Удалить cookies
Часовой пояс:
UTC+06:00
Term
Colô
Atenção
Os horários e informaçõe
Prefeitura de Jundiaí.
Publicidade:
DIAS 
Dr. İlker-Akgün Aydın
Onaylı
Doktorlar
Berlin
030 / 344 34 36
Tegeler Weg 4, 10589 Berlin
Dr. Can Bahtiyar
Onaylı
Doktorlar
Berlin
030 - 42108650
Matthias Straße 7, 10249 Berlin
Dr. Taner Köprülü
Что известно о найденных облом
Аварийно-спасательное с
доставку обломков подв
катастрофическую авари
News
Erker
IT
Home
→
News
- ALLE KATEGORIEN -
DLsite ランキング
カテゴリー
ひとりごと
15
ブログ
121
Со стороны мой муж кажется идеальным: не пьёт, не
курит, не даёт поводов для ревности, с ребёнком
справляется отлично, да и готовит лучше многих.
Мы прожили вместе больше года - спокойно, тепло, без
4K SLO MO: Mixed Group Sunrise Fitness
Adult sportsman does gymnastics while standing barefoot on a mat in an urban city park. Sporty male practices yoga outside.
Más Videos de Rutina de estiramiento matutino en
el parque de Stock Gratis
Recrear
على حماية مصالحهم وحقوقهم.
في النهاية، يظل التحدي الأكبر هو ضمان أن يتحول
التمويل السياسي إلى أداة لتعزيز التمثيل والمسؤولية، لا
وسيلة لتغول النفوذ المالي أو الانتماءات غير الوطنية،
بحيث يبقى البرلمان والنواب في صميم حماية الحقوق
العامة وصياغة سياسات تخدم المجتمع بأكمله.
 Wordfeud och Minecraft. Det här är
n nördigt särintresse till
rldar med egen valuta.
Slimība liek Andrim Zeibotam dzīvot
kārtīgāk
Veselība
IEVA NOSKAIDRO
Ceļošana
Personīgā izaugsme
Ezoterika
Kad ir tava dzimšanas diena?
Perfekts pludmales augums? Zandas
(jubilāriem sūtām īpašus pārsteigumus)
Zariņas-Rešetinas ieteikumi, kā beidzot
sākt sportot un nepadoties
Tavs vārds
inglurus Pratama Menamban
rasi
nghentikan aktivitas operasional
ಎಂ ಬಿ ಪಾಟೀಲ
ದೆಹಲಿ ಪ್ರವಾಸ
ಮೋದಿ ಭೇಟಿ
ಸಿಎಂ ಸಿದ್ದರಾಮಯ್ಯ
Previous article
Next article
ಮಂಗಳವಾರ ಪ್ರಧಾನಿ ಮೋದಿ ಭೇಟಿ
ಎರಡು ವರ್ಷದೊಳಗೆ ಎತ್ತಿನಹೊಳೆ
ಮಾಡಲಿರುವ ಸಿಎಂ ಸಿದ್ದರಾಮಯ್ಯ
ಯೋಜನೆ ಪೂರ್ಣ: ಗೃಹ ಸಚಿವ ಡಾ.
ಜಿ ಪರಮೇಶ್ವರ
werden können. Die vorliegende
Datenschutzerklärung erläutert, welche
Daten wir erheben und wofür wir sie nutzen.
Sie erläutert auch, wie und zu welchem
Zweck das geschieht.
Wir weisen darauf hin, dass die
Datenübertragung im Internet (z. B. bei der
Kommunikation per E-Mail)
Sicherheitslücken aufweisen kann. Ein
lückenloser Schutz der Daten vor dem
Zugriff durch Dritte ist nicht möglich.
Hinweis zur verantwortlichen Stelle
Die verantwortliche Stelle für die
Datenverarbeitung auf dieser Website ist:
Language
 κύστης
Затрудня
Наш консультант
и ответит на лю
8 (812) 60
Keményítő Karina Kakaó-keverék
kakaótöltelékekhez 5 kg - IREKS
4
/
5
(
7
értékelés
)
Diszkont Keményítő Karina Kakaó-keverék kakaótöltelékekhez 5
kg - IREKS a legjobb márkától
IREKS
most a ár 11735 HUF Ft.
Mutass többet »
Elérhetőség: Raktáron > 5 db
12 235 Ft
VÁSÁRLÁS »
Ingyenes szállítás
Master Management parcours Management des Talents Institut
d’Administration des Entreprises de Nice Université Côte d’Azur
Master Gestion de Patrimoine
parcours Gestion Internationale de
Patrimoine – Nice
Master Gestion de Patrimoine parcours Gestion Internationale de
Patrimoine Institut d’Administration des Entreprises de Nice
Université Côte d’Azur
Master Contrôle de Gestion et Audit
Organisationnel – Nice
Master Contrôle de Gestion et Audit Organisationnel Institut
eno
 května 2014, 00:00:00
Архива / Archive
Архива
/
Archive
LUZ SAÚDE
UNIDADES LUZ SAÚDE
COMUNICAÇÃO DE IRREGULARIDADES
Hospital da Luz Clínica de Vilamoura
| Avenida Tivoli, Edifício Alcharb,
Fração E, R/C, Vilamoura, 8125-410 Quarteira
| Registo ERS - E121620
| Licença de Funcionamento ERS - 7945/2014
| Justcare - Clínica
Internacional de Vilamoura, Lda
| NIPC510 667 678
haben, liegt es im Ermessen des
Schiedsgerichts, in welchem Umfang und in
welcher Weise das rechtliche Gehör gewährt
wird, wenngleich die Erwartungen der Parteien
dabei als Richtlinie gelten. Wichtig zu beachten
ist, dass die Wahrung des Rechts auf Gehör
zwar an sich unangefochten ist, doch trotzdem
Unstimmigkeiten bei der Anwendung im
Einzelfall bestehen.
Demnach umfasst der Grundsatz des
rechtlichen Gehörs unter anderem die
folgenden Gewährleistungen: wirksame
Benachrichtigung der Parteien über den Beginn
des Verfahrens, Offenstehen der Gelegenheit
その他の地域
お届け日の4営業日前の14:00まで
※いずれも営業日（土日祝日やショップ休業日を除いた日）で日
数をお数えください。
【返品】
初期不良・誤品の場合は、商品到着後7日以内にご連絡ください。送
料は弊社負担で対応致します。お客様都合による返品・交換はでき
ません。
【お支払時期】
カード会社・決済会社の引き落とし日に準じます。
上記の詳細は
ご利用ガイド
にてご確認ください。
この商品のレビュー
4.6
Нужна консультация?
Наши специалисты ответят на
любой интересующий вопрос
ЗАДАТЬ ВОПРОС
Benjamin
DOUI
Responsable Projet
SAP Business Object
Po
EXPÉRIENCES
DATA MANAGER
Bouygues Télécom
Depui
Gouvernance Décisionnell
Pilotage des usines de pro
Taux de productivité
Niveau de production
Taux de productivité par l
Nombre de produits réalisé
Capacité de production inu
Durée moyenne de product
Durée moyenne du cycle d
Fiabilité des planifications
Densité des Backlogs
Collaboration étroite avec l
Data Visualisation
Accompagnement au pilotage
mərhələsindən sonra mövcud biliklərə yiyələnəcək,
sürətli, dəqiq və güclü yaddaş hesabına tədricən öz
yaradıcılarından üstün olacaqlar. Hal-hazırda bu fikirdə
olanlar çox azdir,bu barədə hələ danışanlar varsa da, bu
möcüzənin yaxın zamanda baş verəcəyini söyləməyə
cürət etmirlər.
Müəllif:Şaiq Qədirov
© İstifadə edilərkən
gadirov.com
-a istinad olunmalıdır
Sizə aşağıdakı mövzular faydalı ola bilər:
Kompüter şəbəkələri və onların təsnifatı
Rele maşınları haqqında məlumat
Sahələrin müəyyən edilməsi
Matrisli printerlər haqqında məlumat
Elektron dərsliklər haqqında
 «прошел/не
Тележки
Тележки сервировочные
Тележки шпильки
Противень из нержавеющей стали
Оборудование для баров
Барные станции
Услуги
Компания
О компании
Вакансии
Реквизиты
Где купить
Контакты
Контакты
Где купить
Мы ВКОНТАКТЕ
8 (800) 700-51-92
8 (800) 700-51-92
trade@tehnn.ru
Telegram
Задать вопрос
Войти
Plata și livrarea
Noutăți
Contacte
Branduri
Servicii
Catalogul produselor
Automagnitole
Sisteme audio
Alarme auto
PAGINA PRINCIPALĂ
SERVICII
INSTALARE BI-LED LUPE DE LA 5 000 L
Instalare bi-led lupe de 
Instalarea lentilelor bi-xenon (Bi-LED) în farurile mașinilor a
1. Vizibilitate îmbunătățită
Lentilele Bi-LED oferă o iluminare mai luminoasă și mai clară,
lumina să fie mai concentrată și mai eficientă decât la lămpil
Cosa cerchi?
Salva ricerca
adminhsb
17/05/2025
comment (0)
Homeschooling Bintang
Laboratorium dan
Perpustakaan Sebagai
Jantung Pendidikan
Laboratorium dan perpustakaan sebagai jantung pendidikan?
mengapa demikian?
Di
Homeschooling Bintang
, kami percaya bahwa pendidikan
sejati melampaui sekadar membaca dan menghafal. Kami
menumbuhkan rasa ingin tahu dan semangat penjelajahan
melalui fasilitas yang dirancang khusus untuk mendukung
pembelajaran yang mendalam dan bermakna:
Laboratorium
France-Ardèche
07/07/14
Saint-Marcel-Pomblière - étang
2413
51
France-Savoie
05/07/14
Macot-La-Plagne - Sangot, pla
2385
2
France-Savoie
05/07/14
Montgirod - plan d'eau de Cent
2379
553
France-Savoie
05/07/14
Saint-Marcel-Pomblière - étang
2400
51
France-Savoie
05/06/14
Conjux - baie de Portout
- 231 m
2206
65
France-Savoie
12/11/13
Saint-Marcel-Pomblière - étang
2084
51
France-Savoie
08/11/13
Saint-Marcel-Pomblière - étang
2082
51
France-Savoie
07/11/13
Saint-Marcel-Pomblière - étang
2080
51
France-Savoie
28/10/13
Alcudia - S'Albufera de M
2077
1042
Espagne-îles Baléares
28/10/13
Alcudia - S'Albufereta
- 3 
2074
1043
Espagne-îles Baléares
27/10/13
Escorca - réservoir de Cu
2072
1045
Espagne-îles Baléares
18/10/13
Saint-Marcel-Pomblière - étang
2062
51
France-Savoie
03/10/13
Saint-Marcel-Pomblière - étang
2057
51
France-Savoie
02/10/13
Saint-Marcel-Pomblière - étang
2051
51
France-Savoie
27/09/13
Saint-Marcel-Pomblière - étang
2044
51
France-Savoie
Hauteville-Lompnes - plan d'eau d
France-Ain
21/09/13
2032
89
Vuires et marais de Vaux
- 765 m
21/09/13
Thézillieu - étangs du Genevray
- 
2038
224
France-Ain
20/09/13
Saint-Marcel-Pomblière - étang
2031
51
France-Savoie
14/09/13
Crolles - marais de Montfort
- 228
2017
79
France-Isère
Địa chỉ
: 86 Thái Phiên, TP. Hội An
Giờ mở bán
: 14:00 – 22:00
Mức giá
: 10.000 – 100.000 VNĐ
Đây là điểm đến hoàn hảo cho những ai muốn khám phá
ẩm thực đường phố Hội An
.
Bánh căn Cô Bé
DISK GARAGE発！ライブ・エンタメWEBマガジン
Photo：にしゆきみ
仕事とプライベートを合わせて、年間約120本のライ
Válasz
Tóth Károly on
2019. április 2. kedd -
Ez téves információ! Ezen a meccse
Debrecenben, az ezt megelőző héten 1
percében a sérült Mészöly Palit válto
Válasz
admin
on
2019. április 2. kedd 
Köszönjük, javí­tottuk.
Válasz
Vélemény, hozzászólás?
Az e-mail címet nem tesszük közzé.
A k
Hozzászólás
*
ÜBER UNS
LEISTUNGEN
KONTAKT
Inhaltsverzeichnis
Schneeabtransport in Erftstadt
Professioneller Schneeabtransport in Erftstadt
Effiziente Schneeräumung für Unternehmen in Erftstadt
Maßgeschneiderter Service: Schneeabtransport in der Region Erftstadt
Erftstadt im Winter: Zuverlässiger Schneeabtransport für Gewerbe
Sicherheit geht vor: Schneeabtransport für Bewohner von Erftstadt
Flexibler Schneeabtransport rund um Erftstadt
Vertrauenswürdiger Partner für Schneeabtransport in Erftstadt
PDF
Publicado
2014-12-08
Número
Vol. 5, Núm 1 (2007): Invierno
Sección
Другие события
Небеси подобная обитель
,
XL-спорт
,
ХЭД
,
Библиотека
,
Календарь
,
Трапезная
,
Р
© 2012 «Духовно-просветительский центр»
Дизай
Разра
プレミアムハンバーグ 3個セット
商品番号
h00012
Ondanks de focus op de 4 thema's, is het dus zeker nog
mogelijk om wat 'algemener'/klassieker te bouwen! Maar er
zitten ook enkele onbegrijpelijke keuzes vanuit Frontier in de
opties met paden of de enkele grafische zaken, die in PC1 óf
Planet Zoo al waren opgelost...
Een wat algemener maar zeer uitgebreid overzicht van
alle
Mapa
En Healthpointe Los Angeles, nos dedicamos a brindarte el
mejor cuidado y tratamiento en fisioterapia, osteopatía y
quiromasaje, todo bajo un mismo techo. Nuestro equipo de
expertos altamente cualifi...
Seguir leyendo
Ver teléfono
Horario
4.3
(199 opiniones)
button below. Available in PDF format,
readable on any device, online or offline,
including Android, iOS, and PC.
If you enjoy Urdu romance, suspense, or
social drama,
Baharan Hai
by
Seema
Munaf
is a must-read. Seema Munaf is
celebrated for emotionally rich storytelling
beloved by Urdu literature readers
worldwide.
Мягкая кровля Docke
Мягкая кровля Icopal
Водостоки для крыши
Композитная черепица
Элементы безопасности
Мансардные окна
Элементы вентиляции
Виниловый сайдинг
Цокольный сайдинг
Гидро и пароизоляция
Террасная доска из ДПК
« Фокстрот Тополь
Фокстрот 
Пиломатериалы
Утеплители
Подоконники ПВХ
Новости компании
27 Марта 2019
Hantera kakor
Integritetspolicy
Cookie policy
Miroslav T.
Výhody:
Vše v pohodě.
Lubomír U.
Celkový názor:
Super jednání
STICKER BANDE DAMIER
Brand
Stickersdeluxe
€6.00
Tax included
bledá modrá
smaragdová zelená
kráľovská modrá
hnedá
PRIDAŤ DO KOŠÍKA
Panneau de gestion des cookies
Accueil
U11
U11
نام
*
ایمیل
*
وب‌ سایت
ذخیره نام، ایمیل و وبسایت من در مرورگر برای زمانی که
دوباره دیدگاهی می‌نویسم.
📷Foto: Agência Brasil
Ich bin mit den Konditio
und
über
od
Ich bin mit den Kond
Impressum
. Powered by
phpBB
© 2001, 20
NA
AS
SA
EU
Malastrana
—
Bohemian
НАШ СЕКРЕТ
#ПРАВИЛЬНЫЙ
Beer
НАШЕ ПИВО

= = = = = = =

▸ DESCRIPTION OF THE TASK
Reproduce the records, starting with their first line and going on through the line with "Мы прожили вместе", updating "Berlin" to "Hamburg" and leaving everything else unchanged.

▸ REPLY TO THE EXERCISE
Удалить cookies
Часовой пояс:
UTC+06:00
Term
Colô
Atenção
Os horários e informaçõe
Prefeitura de Jundiaí.
Publicidade:
DIAS 
Dr. İlker-Akgün Aydın
Onaylı
Doktorlar
Hamburg
030 / 344 34 36
Tegeler Weg 4, 10589 Hamburg
Dr. Can Bahtiyar
Onaylı
Doktorlar
Hamburg
030 - 42108650
Matthias Straße 7, 10249 Hamburg
Dr. Taner Köprülü
Что известно о найденных облом
Аварийно-спасательное с
доставку обломков подв
катастрофическую авари
News
Erker
IT
Home
→
News
- ALLE KATEGORIEN -
DLsite ランキング
カテゴリー
ひとりごと
15
ブログ
121
Со стороны мой муж кажется идеальным: не пьёт, не
курит, не даёт поводов для ревности, с ребёнком
справляется отлично, да и готовит лучше многих.
Мы прожили вместе больше года - спокойно, тепло, без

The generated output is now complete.